**Your goal:** Where a line of the data holds the word "tools", copy that line.

**Entries shown:**
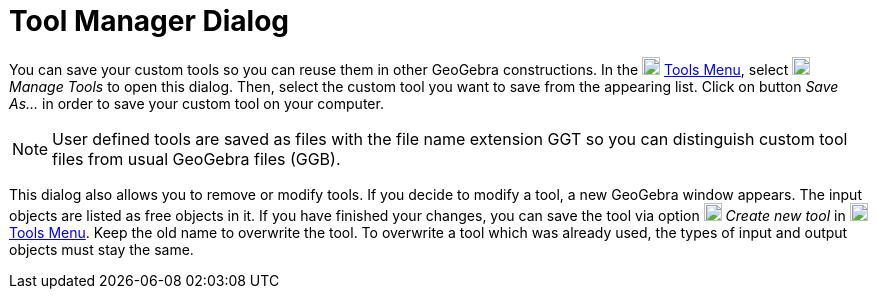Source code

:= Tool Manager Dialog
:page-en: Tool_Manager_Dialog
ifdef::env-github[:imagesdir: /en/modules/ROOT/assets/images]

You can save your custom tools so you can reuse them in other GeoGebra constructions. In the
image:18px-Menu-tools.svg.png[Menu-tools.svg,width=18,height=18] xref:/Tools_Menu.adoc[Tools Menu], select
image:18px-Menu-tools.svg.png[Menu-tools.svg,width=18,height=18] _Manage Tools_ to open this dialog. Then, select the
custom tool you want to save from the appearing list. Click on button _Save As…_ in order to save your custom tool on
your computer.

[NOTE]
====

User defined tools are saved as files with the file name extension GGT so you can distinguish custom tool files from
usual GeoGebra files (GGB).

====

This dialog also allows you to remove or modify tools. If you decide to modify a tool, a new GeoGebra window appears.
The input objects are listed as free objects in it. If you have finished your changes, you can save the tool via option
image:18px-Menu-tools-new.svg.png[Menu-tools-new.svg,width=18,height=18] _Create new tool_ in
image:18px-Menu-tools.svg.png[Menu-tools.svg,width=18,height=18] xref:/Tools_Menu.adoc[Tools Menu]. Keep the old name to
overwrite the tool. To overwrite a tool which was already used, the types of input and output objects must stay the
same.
* * *
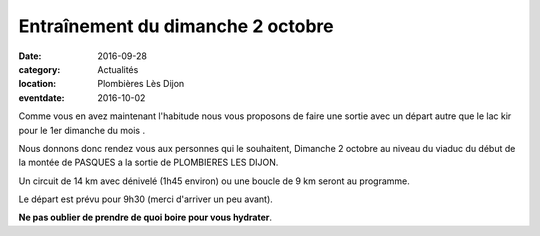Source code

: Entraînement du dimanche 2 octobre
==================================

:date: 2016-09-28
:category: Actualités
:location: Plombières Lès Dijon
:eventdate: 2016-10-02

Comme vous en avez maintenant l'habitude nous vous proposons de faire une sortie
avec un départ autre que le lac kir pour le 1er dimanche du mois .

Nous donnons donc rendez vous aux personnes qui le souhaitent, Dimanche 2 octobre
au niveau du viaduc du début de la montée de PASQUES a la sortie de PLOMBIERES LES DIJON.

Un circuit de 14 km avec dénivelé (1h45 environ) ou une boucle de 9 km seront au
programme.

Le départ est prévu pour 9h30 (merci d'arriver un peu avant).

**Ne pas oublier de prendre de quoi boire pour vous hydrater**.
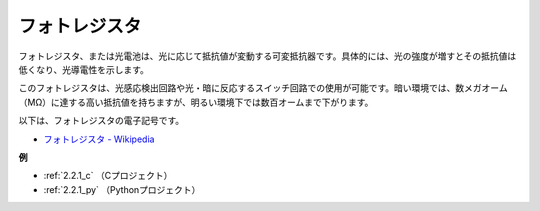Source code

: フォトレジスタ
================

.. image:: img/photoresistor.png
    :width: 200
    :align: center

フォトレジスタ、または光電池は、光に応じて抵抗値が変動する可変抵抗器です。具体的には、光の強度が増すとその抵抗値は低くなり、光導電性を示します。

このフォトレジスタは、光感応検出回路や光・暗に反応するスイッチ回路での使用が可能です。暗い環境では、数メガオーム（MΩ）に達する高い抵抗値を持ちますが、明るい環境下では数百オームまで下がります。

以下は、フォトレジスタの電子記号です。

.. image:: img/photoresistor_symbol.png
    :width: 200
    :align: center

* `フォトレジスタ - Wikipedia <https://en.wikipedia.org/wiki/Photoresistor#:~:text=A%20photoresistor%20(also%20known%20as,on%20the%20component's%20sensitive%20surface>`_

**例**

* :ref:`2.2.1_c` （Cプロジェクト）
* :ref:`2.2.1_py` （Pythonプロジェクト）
...
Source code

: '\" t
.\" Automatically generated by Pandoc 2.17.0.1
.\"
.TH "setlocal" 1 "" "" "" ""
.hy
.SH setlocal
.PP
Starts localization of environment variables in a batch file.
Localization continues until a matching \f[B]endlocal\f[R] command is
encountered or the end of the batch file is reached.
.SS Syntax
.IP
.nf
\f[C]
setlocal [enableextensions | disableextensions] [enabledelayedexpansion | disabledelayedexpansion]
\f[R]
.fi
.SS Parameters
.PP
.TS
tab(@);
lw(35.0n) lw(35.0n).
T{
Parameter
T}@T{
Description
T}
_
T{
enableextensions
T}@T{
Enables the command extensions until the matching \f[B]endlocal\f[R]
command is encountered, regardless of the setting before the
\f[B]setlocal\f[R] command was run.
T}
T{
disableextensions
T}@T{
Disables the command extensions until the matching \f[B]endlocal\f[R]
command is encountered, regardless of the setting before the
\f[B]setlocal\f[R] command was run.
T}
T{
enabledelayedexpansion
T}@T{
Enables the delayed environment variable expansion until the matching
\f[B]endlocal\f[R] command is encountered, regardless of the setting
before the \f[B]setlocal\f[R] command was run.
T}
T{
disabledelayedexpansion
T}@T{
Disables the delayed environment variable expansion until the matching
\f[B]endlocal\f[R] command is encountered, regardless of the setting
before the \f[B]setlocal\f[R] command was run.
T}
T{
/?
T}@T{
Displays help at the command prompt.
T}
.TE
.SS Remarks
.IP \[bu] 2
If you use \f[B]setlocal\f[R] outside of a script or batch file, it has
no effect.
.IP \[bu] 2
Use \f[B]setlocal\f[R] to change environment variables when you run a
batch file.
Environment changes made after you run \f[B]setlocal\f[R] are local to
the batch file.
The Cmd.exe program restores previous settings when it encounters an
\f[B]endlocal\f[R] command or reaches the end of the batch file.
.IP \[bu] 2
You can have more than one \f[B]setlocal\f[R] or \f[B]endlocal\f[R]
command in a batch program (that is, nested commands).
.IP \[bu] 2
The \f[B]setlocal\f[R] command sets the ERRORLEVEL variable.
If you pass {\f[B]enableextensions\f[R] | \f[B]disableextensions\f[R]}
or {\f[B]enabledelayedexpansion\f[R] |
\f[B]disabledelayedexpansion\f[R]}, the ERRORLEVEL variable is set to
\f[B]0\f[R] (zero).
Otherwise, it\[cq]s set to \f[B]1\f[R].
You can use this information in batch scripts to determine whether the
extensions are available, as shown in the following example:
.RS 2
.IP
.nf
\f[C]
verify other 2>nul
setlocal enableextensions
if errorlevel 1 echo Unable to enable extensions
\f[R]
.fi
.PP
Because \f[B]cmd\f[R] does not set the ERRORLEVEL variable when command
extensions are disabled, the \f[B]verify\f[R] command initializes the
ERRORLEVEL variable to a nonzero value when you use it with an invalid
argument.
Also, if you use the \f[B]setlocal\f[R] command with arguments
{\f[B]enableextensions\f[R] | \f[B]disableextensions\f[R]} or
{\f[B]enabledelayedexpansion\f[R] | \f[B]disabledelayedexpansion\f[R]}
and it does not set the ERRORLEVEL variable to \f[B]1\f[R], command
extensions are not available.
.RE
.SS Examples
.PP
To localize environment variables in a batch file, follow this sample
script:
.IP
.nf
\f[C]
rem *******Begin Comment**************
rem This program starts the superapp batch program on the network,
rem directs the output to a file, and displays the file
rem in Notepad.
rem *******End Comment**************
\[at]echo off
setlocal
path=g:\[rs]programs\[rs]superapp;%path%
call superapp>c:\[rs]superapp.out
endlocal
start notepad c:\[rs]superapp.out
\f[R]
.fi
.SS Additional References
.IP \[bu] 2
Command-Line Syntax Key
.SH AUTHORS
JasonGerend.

**Task result:**
You can save your custom tools so you can reuse them in other GeoGebra constructions. In the
image:18px-Menu-tools.svg.png[Menu-tools.svg,width=18,height=18] xref:/Tools_Menu.adoc[Tools Menu], select
image:18px-Menu-tools.svg.png[Menu-tools.svg,width=18,height=18] _Manage Tools_ to open this dialog. Then, select the
User defined tools are saved as files with the file name extension GGT so you can distinguish custom tool files from
This dialog also allows you to remove or modify tools. If you decide to modify a tool, a new GeoGebra window appears.
image:18px-Menu-tools-new.svg.png[Menu-tools-new.svg,width=18,height=18] _Create new tool_ in
image:18px-Menu-tools.svg.png[Menu-tools.svg,width=18,height=18] xref:/Tools_Menu.adoc[Tools Menu]. Keep the old name to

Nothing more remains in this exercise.